[Stored items]
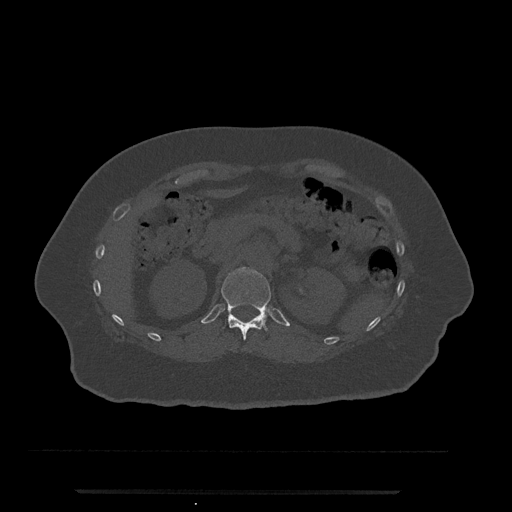
CT including the spine, one axial slice; position 164 of 797 along the scan axis; 120 kVp; bone window (W 1800 / L 400 HU); 512 × 512 image matrix. Patient: female, 51 years. From the clinical record (not read from this slice): primary cancer: neuro.
Structures marked on this image (semi-automatically segmented with operator editing):
- T12 vertebra: bounding box <221,267,271,340> (left, top, right, bottom; pixels)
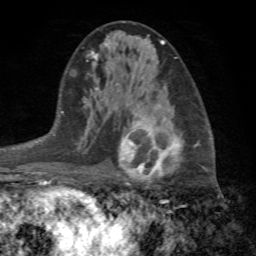
Breast MRI (dynamic contrast-enhanced), one axial slice. Position 38 of 72 along the scan axis. Cropped to one breast. Dynamic contrast-enhanced series, time point 2 of 7 at this slice position (early post-contrast). 1.5 T. TE 4.2 ms, TR 8.7 ms. 256 × 256 image matrix, field of view 180 × 180 mm. Female patient.
Outlined on this slice (semi-automatically segmented with operator editing):
- enhancing-tissue mask used for the functional tumour volume (all voxels passing the contrast-enhancement thresholds inside the analysis volume; usually the tumour): box from (x=118, y=115) to (x=199, y=203) px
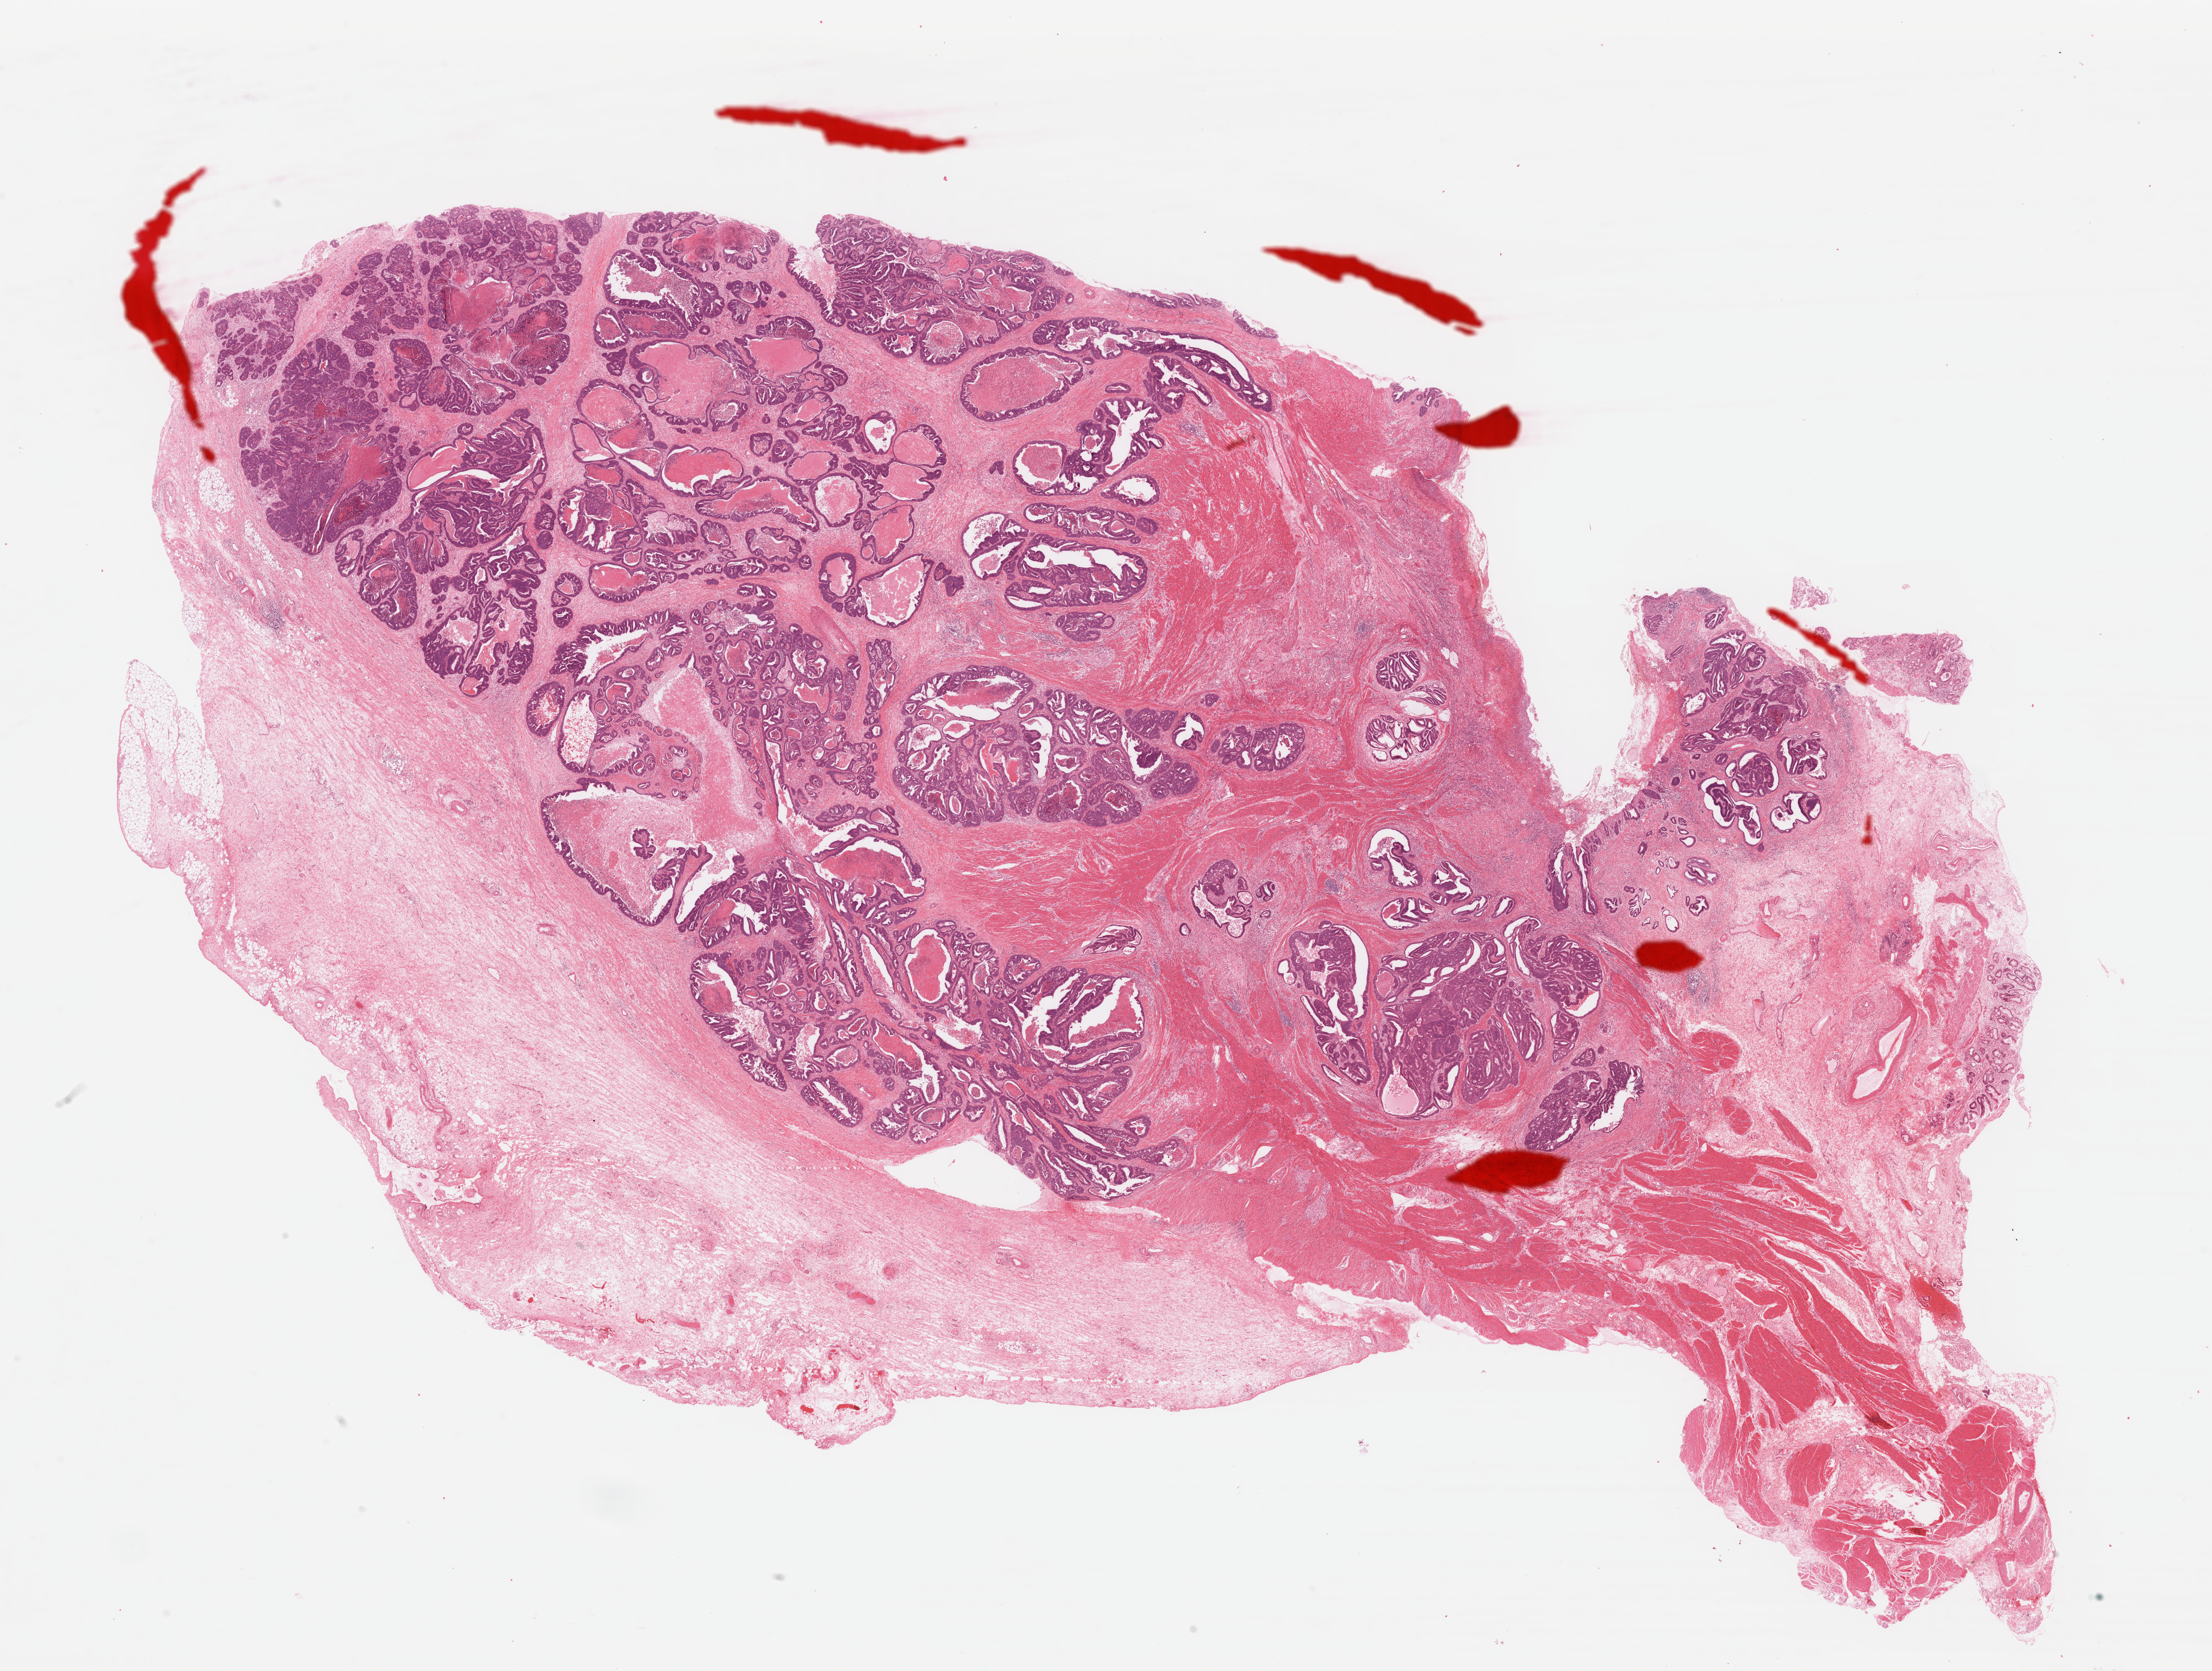
Digitized H&E-stained tissue section (whole slide), low-resolution overview of the scanned area, about 29.0 x 21.9 mm (slide scanned at 40x); formalin-fixed paraffin-embedded (FFPE) diagnostic section; stomach, primary tumour sample. Patient: male, age at initial diagnosis 57 years. Histologic grade: G3 (poorly differentiated).
Diagnosis: Tubular adenocarcinoma (gastric antrum). AJCC pathologic stage: IIIA. Lymph nodes positive (case pathology): 2 of 4 examined.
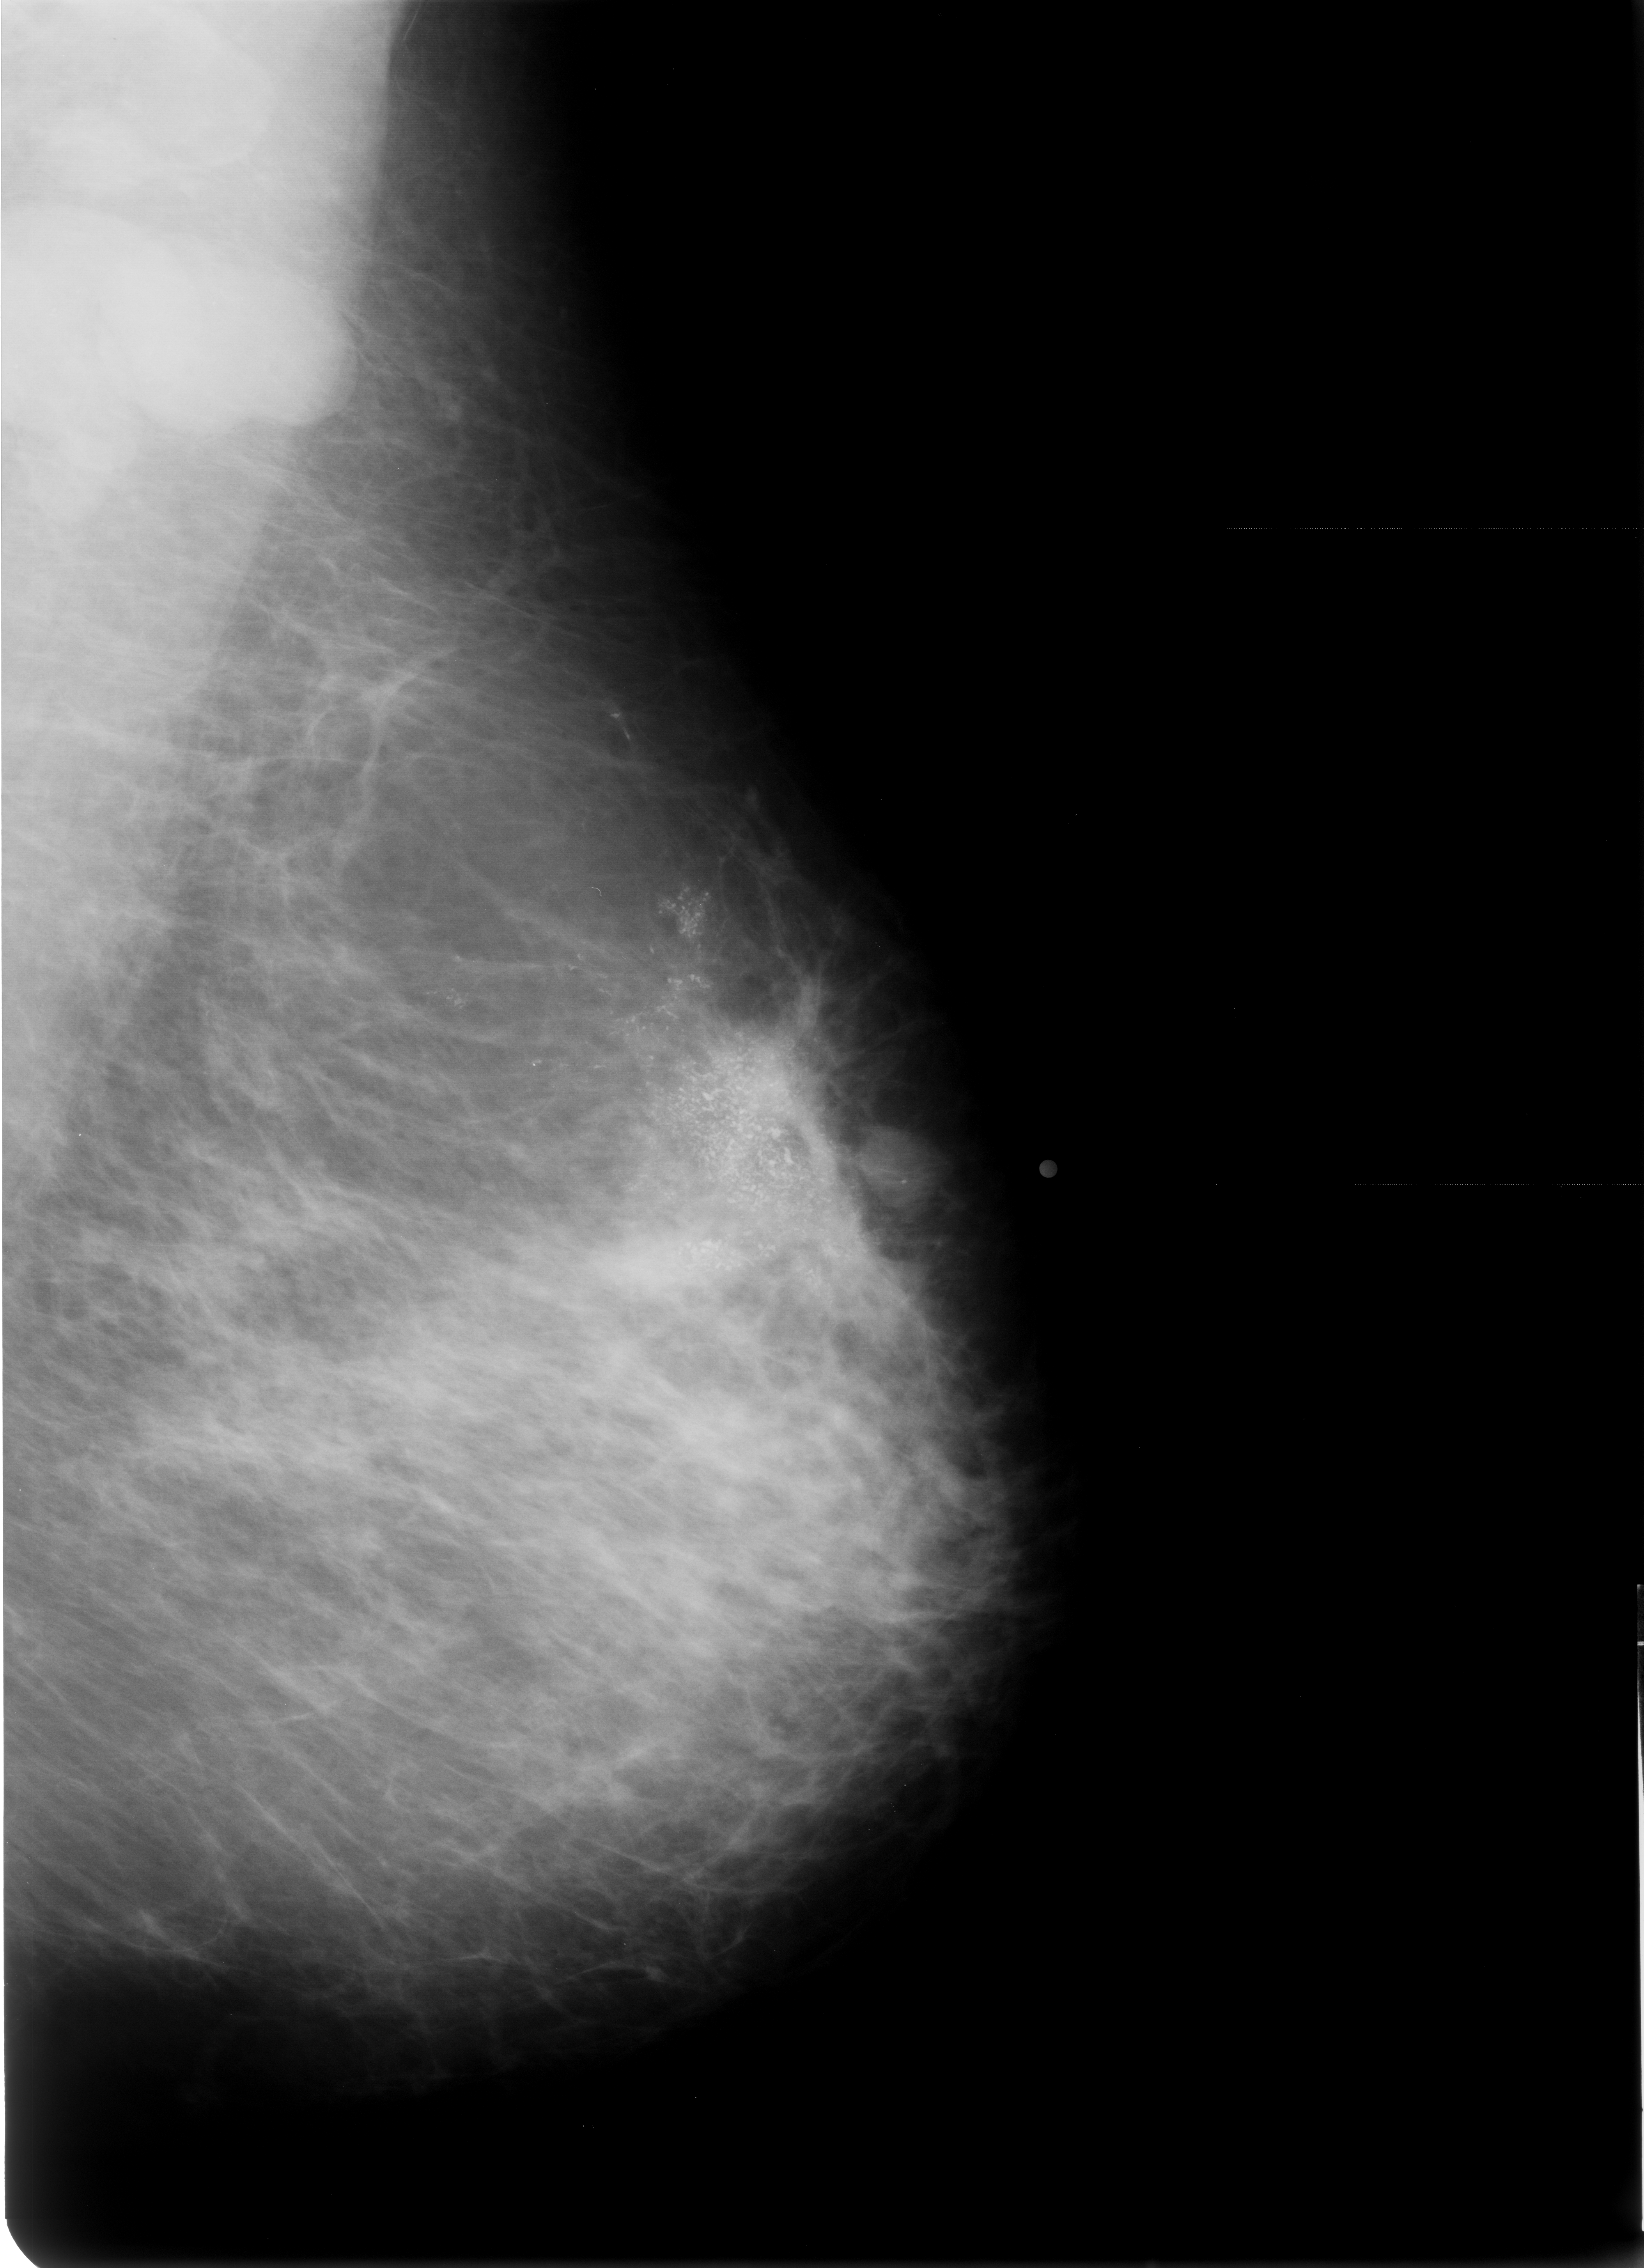
Digitized screen-film mammogram; left breast; mediolateral oblique (MLO) view; BI-RADS breast density category 2 (scale 1–4); 1644 × 2268 image matrix.
Expert-marked regions of interest on this film, with their recorded descriptors:
- calcifications, morphology pleomorphic, distribution segmental; BI-RADS assessment category 5; subtlety rating 5 on a 1 (subtle) to 5 (obvious) scale; pathology (as recorded): malignant: bounding box <315,642,977,1345> (left, top, right, bottom; pixels)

_Task directions_
Reproduce exactly the lines above starting at the line containing "Structures marked on" and ending at the line containing "Breast MRI (dynamic", including both, but not the pictures.

_Reply_
Structures marked on this image (semi-automatically segmented with operator editing):
- T12 vertebra: bounding box <221,267,271,340> (left, top, right, bottom; pixels)
Breast MRI (dynamic contrast-enhanced), one axial slice. Position 38 of 72 along the scan axis. Cropped to one breast. Dynamic contrast-enhanced series, time point 2 of 7 at this slice position (early post-contrast). 1.5 T. TE 4.2 ms, TR 8.7 ms. 256 × 256 image matrix, field of view 180 × 180 mm. Female patient.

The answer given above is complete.